Hey,
I have a train loop where I would like to update the parameters just every n_update batches. I cannot just increase batch_size
.
My current code looks like this:
y = torch.Tensor().to(device)
w = torch.Tensor().to(device)
loss_mean = 0
for batch,(X,yi,_) in enumerate(dataloader):
# device
X = X.float().to(device)
yi = yi.float().to(device)
# send batch through network
wi = model(X)
if (batch>0) and (batch%n_update==0) or (batch==len(dataloader)-1):
# compute loss and backpropagate
loss = loss_fn(w, y)
loss_mean += loss.item()
optimizer.zero_grad()
loss.backward(retain_graph=True)
optimizer.step()
# assign new first values to w and y
w = wi.clone()
y = yi.clone()
else:
# if not update step, concat along batch dimension
w = torch.cat([w,wi.clone()],dim=0)
y = torch.cat([y,yi.clone()],dim=0)
In every loop, batch predictions wi
and labels yi
are collected in w
and y
by concatenating them along the batch dimension (dim=0
). Thus, after n_update steps, w
and y
first dimension’s will have size n_update*batch_size
. Then, every n_update
steps, the gradients are computed based on the entire batch of size n_update * batch_size
. Furthermore, after running a parameter update, I assign the new values for w
and y
as the current values of the batch, in order not to miss that batches information during training.

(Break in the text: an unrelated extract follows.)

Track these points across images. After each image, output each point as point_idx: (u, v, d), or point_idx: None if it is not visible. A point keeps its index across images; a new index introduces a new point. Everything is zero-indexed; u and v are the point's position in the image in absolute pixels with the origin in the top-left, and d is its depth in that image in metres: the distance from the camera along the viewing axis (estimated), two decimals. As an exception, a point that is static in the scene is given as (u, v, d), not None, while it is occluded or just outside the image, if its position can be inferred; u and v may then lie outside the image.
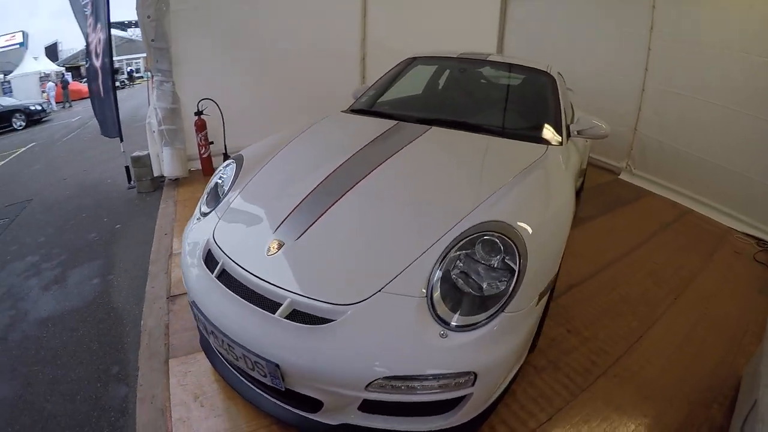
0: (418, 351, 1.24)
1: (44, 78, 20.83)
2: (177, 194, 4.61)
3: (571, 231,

Executing this script yields the following error:
RuntimeError: one of the variables needed for gradient computation has been modified by an
inplace operation: [torch.cuda.FloatTensor [5]] is at version 3; expected version 2 instead.

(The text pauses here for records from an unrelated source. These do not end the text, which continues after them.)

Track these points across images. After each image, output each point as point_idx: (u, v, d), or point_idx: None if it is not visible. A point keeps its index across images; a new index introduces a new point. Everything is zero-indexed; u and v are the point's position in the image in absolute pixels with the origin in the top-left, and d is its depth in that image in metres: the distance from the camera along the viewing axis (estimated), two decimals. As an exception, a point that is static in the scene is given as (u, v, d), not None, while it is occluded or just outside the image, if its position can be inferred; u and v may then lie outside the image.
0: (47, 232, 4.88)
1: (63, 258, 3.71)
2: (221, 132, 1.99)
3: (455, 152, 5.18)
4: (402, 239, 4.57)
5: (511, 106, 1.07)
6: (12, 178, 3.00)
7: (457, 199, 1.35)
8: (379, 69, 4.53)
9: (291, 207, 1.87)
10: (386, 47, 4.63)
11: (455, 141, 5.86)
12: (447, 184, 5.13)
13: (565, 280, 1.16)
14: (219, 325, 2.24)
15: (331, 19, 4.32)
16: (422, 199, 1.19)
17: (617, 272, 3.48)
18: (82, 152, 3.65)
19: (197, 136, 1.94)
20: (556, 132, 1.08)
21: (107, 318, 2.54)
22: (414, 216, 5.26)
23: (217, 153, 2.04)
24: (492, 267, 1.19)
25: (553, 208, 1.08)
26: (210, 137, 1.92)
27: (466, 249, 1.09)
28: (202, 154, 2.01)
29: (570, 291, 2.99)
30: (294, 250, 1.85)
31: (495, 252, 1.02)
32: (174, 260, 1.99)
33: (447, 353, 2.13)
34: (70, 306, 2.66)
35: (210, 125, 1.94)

Hint: the backtrace further above shows the operation that failed to compute its gradient. The
variable in question was changed in there or anywhere later. Good luck!

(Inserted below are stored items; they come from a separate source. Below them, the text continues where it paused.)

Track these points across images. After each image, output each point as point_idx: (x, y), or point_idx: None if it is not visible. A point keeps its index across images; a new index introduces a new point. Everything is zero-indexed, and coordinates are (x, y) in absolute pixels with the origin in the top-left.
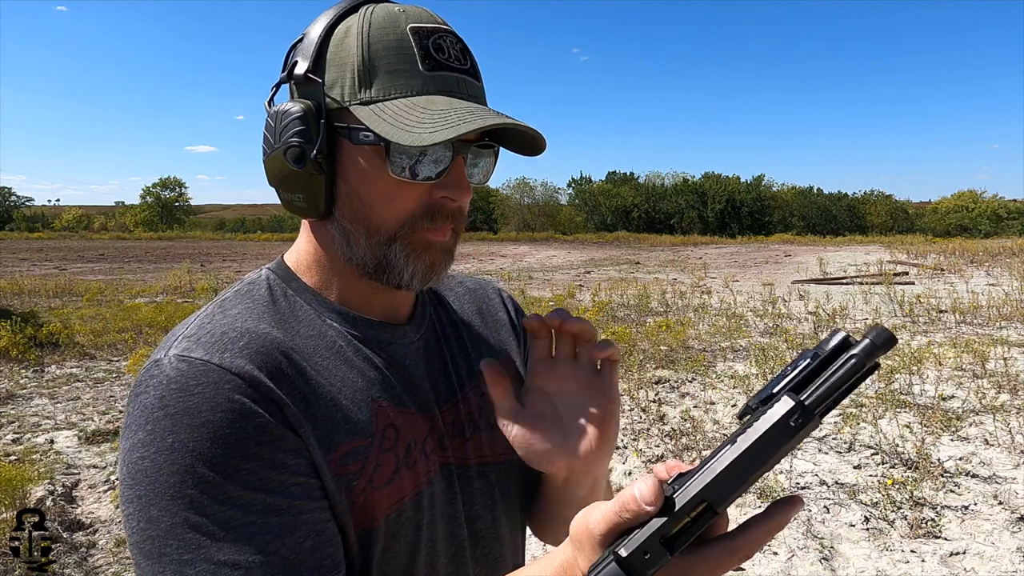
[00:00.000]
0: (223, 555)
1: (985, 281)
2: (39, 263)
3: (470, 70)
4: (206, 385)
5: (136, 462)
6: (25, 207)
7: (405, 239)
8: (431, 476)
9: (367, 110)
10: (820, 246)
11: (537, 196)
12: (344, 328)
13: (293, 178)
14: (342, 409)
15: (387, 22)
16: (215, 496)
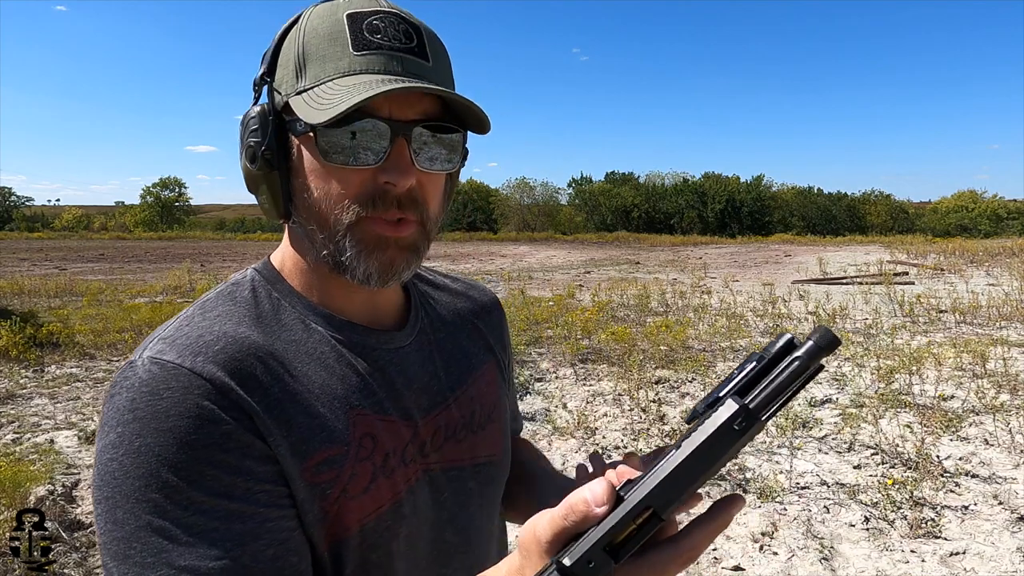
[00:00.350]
0: (183, 560)
1: (985, 281)
2: (39, 263)
3: (415, 48)
4: (176, 389)
5: (106, 463)
6: (25, 207)
7: (355, 231)
8: (411, 484)
9: (299, 99)
10: (820, 246)
11: (537, 196)
12: (328, 332)
13: (254, 179)
14: (318, 416)
15: (326, 12)
16: (178, 501)
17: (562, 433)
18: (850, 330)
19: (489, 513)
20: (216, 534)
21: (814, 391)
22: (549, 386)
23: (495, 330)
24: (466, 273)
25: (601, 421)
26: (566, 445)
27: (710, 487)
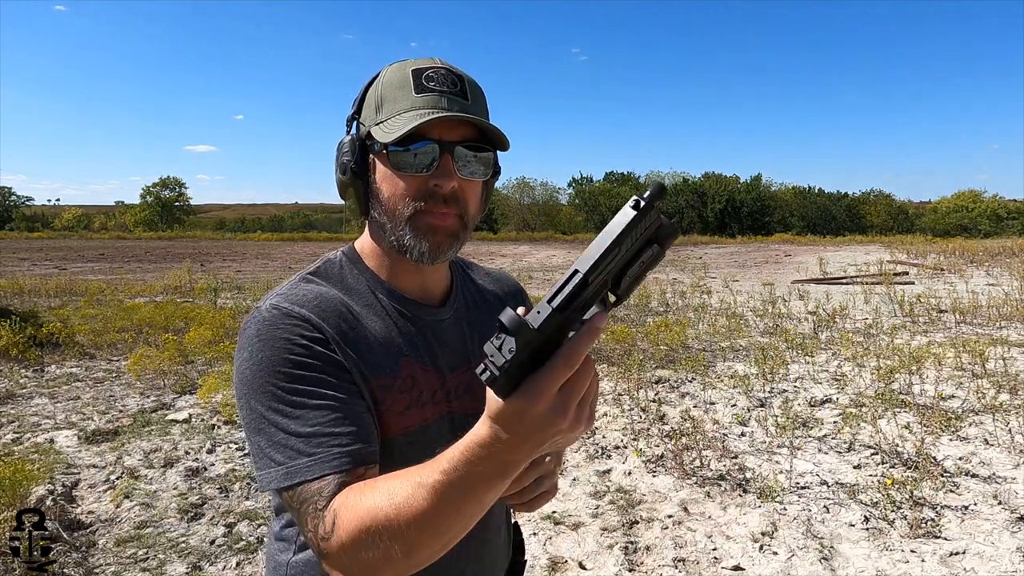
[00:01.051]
0: (293, 427)
1: (985, 281)
2: (39, 263)
3: (459, 92)
4: (287, 324)
5: (242, 371)
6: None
7: (414, 221)
8: (435, 418)
9: (377, 128)
10: (820, 246)
11: (537, 196)
12: (390, 302)
13: (344, 187)
14: (378, 355)
15: (398, 70)
16: (289, 391)
17: None
18: (850, 330)
19: None
20: (312, 412)
21: (814, 391)
22: None
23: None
24: None
25: (601, 421)
26: None
27: (711, 487)
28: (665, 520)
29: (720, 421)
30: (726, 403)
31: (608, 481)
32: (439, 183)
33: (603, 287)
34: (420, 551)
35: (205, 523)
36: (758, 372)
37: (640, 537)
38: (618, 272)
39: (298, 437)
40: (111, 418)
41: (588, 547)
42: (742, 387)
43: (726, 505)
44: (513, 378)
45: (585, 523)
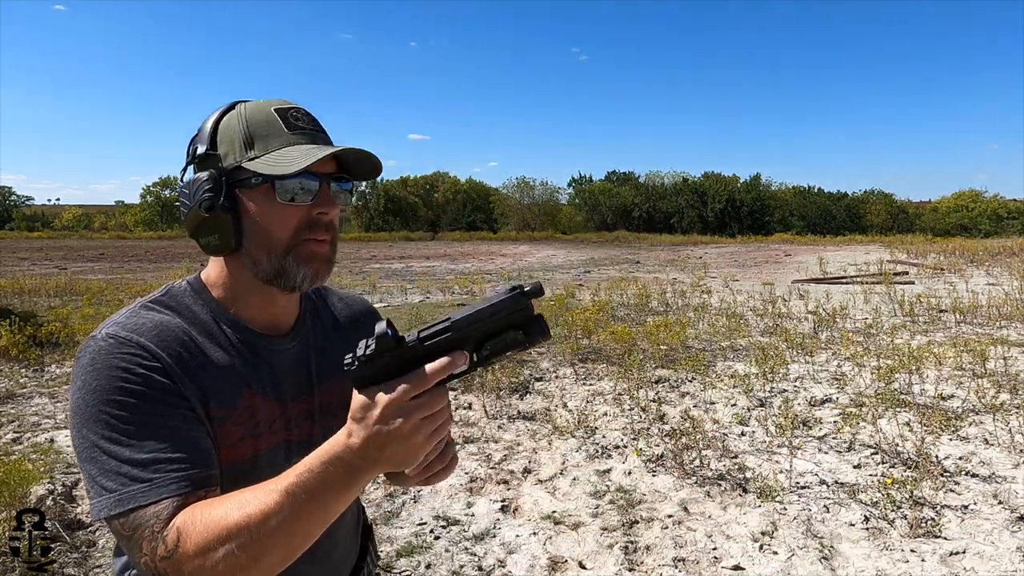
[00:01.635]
0: (126, 454)
1: (985, 281)
2: (39, 262)
3: (319, 128)
4: (124, 353)
5: (77, 400)
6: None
7: (297, 250)
8: (269, 448)
9: (254, 163)
10: (820, 246)
11: (537, 195)
12: (234, 332)
13: (207, 223)
14: (220, 385)
15: (256, 109)
16: (122, 419)
17: (562, 432)
18: (850, 330)
19: None
20: (147, 439)
21: (814, 390)
22: (549, 385)
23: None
24: (465, 273)
25: (601, 420)
26: (566, 445)
27: (711, 487)
28: (665, 520)
29: (720, 421)
30: (726, 403)
31: (608, 481)
32: (323, 211)
33: (468, 340)
34: (268, 557)
35: None
36: (758, 372)
37: (640, 537)
38: (483, 337)
39: (131, 464)
40: None
41: (588, 547)
42: (742, 387)
43: (726, 505)
44: (368, 372)
45: (585, 523)
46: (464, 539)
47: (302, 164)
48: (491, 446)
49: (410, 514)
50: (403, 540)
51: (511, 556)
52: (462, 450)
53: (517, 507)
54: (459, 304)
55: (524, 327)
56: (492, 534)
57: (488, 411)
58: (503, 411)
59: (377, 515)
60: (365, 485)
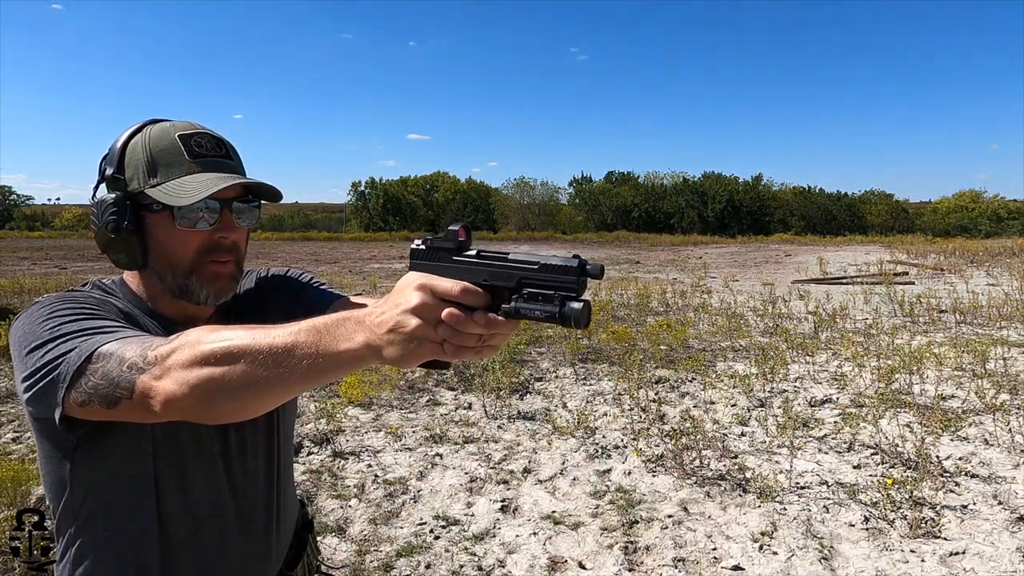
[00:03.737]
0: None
1: (985, 281)
2: (39, 262)
3: (224, 155)
4: (60, 298)
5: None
6: (25, 206)
7: (199, 271)
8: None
9: (156, 190)
10: (820, 246)
11: (537, 195)
12: (153, 322)
13: (115, 243)
14: None
15: (161, 133)
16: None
17: (562, 432)
18: (850, 330)
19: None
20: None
21: (814, 391)
22: (549, 385)
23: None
24: None
25: (601, 420)
26: (566, 445)
27: (711, 487)
28: (665, 520)
29: (720, 421)
30: (726, 403)
31: (608, 481)
32: (224, 235)
33: (515, 279)
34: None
35: None
36: (758, 372)
37: (640, 537)
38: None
39: (99, 331)
40: None
41: (588, 547)
42: (742, 387)
43: (726, 505)
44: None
45: (585, 523)
46: (464, 539)
47: (196, 196)
48: (491, 446)
49: (410, 514)
50: (403, 540)
51: (511, 556)
52: (462, 450)
53: (517, 507)
54: None
55: (562, 301)
56: (492, 534)
57: (488, 411)
58: (503, 411)
59: (377, 515)
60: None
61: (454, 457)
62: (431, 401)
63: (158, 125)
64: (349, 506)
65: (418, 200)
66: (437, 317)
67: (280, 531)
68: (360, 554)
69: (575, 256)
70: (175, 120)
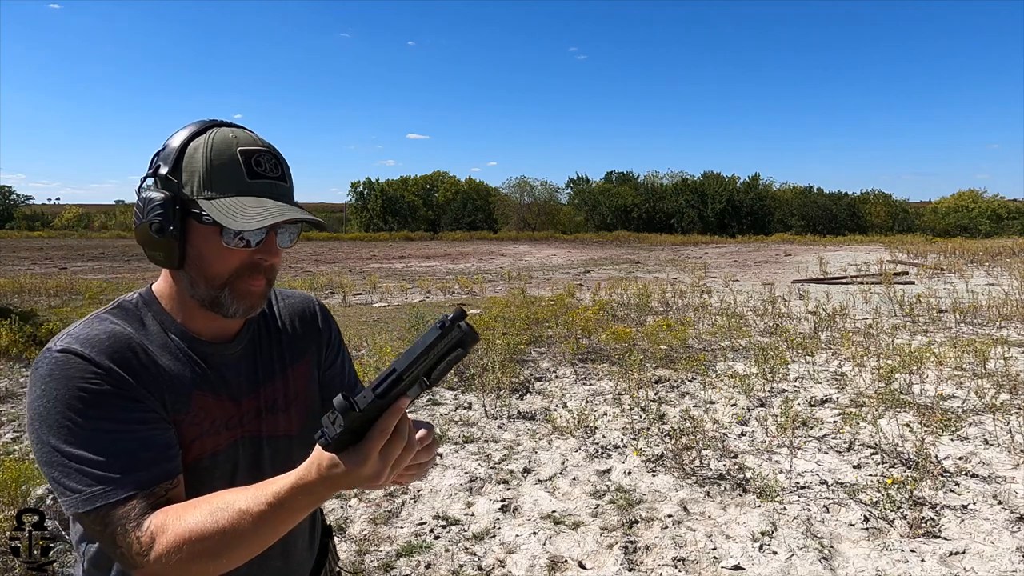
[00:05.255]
0: (86, 455)
1: (985, 281)
2: (39, 262)
3: (280, 177)
4: (77, 364)
5: (35, 408)
6: (25, 206)
7: (232, 286)
8: (227, 445)
9: (209, 203)
10: (820, 246)
11: (537, 195)
12: (182, 342)
13: (155, 242)
14: (172, 393)
15: (223, 145)
16: (82, 425)
17: (562, 432)
18: (850, 330)
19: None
20: (105, 440)
21: (814, 391)
22: (549, 385)
23: (311, 331)
24: (466, 272)
25: (601, 420)
26: (566, 444)
27: (710, 487)
28: (665, 520)
29: (720, 421)
30: (726, 403)
31: (608, 481)
32: (264, 257)
33: (417, 379)
34: (235, 562)
35: None
36: (758, 372)
37: (640, 537)
38: (430, 367)
39: (92, 465)
40: None
41: (588, 547)
42: (742, 387)
43: (726, 505)
44: (341, 445)
45: (585, 523)
46: (464, 539)
47: (251, 225)
48: (491, 446)
49: (410, 514)
50: (403, 540)
51: (511, 556)
52: (462, 449)
53: (517, 507)
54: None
55: (459, 344)
56: (492, 534)
57: (488, 411)
58: (503, 411)
59: (377, 515)
60: None
61: (454, 457)
62: (431, 401)
63: (220, 133)
64: (349, 506)
65: (418, 200)
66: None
67: (315, 546)
68: (360, 554)
69: (440, 320)
70: (236, 129)
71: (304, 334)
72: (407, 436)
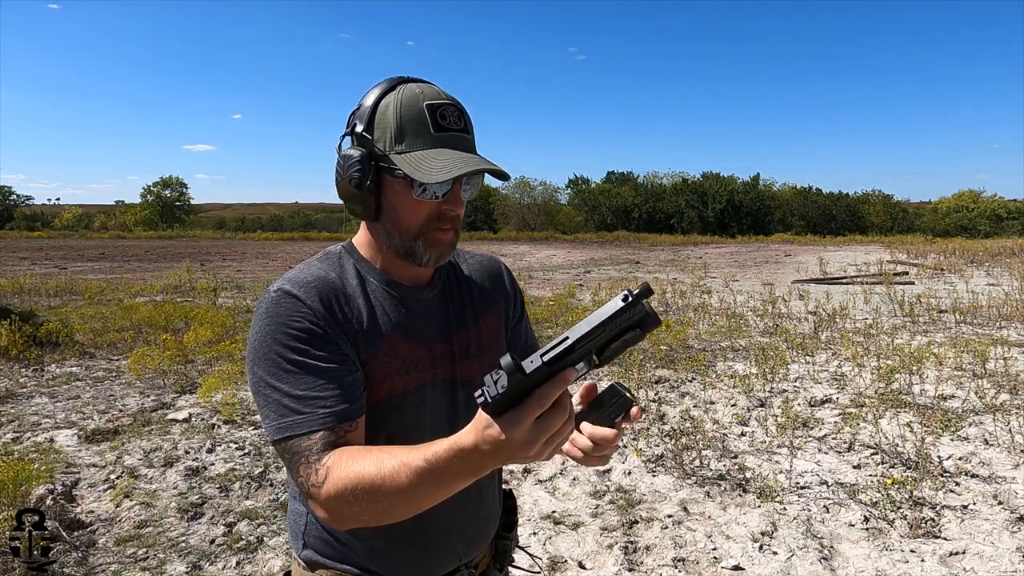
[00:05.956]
0: (285, 388)
1: (985, 281)
2: (39, 262)
3: (463, 128)
4: (290, 304)
5: (252, 343)
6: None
7: (425, 236)
8: (420, 384)
9: (400, 157)
10: (820, 246)
11: (537, 195)
12: (380, 285)
13: (355, 196)
14: (365, 333)
15: (411, 100)
16: (285, 360)
17: None
18: (850, 330)
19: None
20: (303, 377)
21: (814, 391)
22: None
23: (500, 288)
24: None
25: None
26: None
27: (711, 487)
28: (665, 520)
29: (720, 421)
30: (726, 403)
31: (608, 481)
32: (450, 208)
33: (588, 353)
34: (391, 516)
35: (205, 522)
36: (758, 372)
37: (640, 537)
38: (604, 344)
39: (290, 398)
40: (111, 417)
41: (588, 547)
42: (742, 387)
43: (726, 505)
44: (500, 407)
45: (585, 523)
46: None
47: (439, 177)
48: None
49: None
50: None
51: None
52: None
53: (517, 507)
54: None
55: (639, 324)
56: None
57: None
58: None
59: None
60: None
61: None
62: None
63: (408, 89)
64: None
65: None
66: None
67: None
68: None
69: (625, 295)
70: (422, 84)
71: (493, 289)
72: (568, 410)
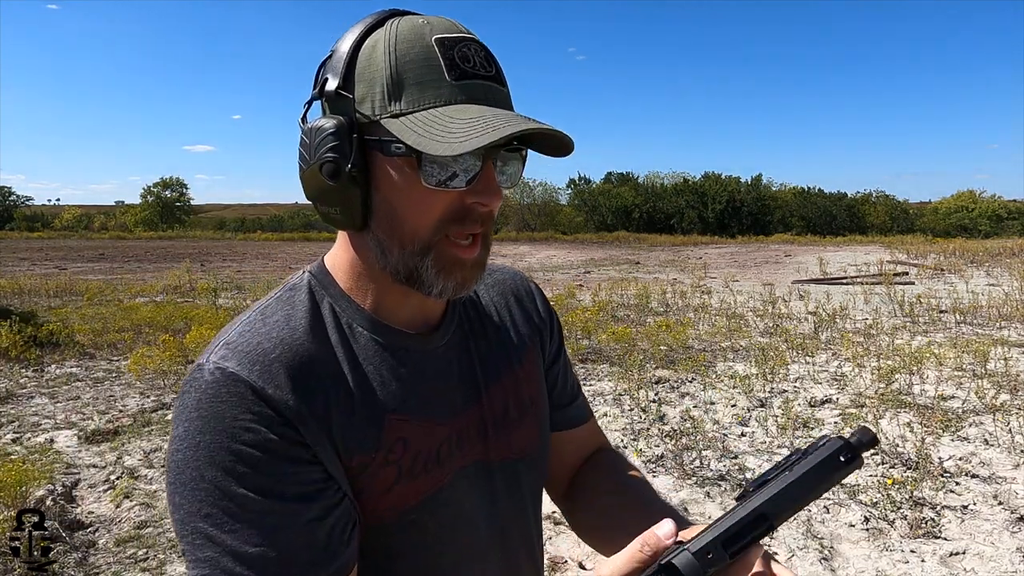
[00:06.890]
0: (227, 541)
1: (985, 281)
2: (39, 262)
3: (495, 76)
4: (233, 396)
5: (173, 453)
6: (25, 206)
7: (438, 251)
8: (444, 483)
9: (398, 123)
10: (820, 246)
11: (536, 196)
12: (372, 336)
13: (330, 192)
14: (356, 425)
15: (413, 35)
16: (224, 493)
17: None
18: (850, 330)
19: (524, 507)
20: (252, 524)
21: (814, 391)
22: None
23: (532, 316)
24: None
25: (601, 421)
26: None
27: (711, 487)
28: None
29: (720, 421)
30: (726, 403)
31: None
32: (482, 201)
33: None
34: None
35: None
36: (758, 372)
37: None
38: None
39: (236, 558)
40: (111, 418)
41: (588, 547)
42: (742, 387)
43: (726, 505)
44: None
45: None
46: None
47: (465, 146)
48: None
49: None
50: None
51: None
52: None
53: None
54: None
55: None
56: None
57: None
58: None
59: None
60: None
61: None
62: None
63: (406, 22)
64: None
65: None
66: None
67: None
68: None
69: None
70: (425, 17)
71: (524, 319)
72: None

Initially, I ran the code without the .clone()
-suffixes and without retain_graph=True
; this did not work. I read in other posts that these fixes might solve the problem, but it did not work either. The problem seems to be that I perform an inplace somewhere, however my model()
is free of inplace operations (I write for instance x = x + a
instead of x+=a
). Therefore, I suspect that this is related to the structure of the training loop (maybe the concatenation?). Strangely, the training loop does not even run for n_update=1
, which should recover the original training loop, where updates are performed as usual after each batch.
I appreciate any help on this! Thanks!
Best, JZ